Mark Helprin has a provocative article in The New York Times on extending copyright protections to works indefinitely. As a practical matter, this has already been done in the wake of the Eldred decision. Eldred v. Ashcroft, 537 U.S. 186 (2003). Helprin argues:
Absent the government’s decree, copyright holders would have no exclusivity of right at all. Does not then the government’s giveth support its taketh? By that logic, should other classes of property not subject to total confiscation therefore be denied the protection of regulatory agencies, courts, police and the law itself lest they be subject to expropriation as payment for the considerable and necessary protections they too enjoy? Should automobile manufacturers be nationalized after 70 years because they depend on publicly financed roads? Should Goldman Sachs be impounded because of the existence of the Securities and Exchange Commission?
The problem with Helprin’s argument is that property rights and intellectual property rights aren’t the same thing.
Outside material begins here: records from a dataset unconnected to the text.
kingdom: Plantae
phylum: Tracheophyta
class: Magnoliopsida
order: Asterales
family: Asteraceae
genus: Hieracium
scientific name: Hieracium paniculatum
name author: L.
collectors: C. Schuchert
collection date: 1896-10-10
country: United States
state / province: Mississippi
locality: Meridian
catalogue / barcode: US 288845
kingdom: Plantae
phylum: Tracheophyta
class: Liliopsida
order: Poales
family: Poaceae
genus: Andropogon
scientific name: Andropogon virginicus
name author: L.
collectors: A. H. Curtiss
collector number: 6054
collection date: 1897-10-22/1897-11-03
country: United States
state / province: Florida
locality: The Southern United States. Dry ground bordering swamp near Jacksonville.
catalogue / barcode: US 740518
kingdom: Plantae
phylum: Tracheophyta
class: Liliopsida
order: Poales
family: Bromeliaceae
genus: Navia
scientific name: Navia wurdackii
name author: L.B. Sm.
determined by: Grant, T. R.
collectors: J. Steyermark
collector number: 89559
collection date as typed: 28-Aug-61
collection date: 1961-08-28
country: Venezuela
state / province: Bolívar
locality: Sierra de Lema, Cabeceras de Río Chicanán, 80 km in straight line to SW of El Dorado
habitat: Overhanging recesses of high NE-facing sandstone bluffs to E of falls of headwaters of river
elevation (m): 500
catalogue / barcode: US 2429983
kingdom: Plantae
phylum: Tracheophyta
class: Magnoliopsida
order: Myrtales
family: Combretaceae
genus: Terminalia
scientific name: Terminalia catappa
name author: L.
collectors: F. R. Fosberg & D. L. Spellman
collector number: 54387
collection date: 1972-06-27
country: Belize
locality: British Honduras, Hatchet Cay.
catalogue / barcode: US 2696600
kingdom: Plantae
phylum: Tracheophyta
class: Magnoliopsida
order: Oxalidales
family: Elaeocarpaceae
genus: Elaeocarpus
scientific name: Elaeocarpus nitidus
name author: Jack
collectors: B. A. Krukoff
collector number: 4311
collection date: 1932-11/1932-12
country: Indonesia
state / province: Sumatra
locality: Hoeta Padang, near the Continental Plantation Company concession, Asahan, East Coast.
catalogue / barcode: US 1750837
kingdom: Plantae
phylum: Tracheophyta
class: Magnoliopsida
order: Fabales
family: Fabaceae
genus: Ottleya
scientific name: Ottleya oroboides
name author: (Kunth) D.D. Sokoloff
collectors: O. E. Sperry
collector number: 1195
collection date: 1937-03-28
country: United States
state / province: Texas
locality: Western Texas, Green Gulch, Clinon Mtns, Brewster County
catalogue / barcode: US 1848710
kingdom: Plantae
The Constitution’s allowance for limited copyrights is to preserve a strong and vital public sphere. Information is different from personal or real property in that the public intellectual commons is more in the public interest than the physical public commons. Eternal copyrights are invitations to rent-seeking behavior — authors and publishers would have more incentives to sit on an unprofitable work rather than release it into the public domain. Alternately, popular works could become cash cows that require no further work on the part of the author, creating a disincentive for the creation of new works. The language of the Copyright and Patent Clause makes the Founders’ intentions quite clear: it is a utilitarian Clause that seeks to “promote the progress of science and the useful arts” — not to provide a set of sweeping IP rights as the current system does.
Certainly authors and publishers deserve to have some protections of their work — the idea that information “wants to be free” ignores the reality that information isn’t free. It takes time and effort to develop and market a book, software program, song, or other work. That time and effort should be rewarded. However, the principle is stretched too far to make that argument that copyrights and patents should be extended without end.
Even in the context of real property, courts don’t give absolute and eternal protection. The Rule Against Perpetuities (the bane of every first-year property student’s existence) prevents property owners from passing on their estates to very distant beneficiaries. Courts are highly reticent to uphold deeds with unreasonably restrict the alienation of property — which means that a court won’t let you restrict the ability of a future beneficiary to sell your property unless the limitations are reasonable. All these restrictions are designed to prevent “dead hand” control and ensure that property is put to the best and highest use.
The same principle applies with intellectual property, which is why eternal copyrights are such a bad idea. They would foster a climate in which dead hand control would rule — while no doubt the Walt Disney Corporation would love to own Mickey Mouse in perpetuity, is it really good for the rest of society? The Founders’ wisdom when it comes to copyrights is no less relevant today than it was then — and the explosion of wasteful and ridiculous IP litigation is an example of what happens when the Courts ignore that wisdom in favor of catering to moneyed special interests. The Courts need to start taking the Copyright and Patent Clause seriously, or the problem of rent-seeking is only going to get worse.
UPDATE: Ilya Somin of The Volokh Conspiracy also has a detailed and cogent argument about why Helprin’s ideas don’t work, practically or constitutionally.